Larry Van Daele, acting supervisor for the Alaska Department of Fish and Game office in Kodiak, said the key factor for many bears is likely to be the depth of frozen ground. If bears don’t feel warmth in their dens, they’re less likely to come out. This winter, the frost line on Kodiak reached an unusual six feet down.
He cautioned that some bears, including one on the east side of Kodiak city, have remained active all winter, and more are likely to emerge from their dens as the ground thaws.
Homeowners are advised to take precautions, including proper storage of food and garbage.
Pilots have reported a notable number of bear tracks in the northern portions of Afognak Island and scattered tracks on the west side of Kodiak Island.
Rohrer said local hunters may go into the field starting the first day of the season — they can always return if they don’t get a bear — but he has learned to schedule clients later, since they won’t get a second opportunity.
“Once the hunt begins, every day you wait, there’s a better chance,” he said.
Retailers and air taxi services echoed Rohrer’s thoughts.
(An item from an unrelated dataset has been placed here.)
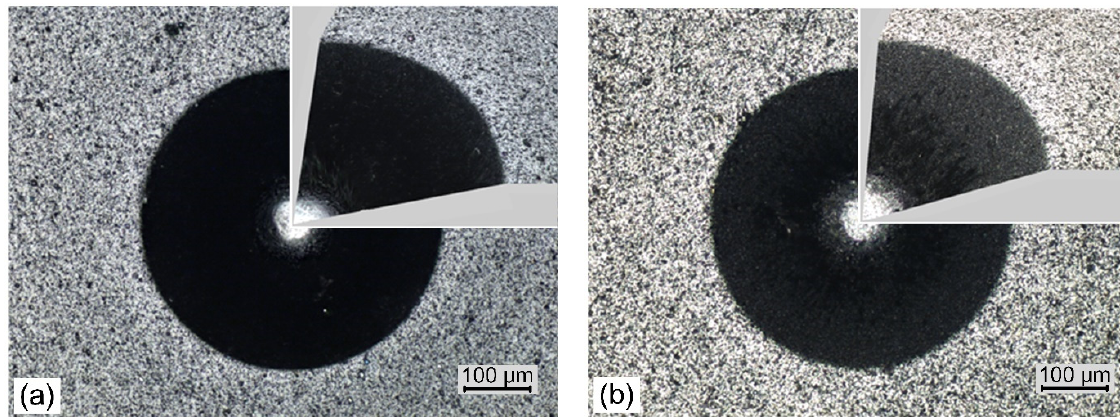
Figure 11. Daimler-Benz adhesion test results, SEM images of Rockwell indents for coatings formed at: ( a ) Ic = 50 A and ( b ) Ic = 100 A.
If the weather continues to warm on schedule, winter’s deep chill should not have major effects on bear hunting.
At Sea Hawk Air, Jo Murphy said winter means maintenance season, and the winter has not been too bad for the single-plane operation where she works.
“There’s usually not too much in the first two weeks of the (bear) season, anyway,” she said.
At Mack’s Sport Shop, manager Jesse Glamann said he expects snowshoes and sleds to be the best sellers, but he always stocks equipment for guides and visitors who may need something last-minute before they head into the field.
On a camping trip several weeks ago, Glamann encountered deep drifts. He said warmer weather will help conditions at lower elevations, but if hunters need to go into the snow, they should be prepared for some work.
“The snow is so soft that you’re basically post-holing the whole way,” he said. “You’ll get a workout. That’s about all it’s good for.”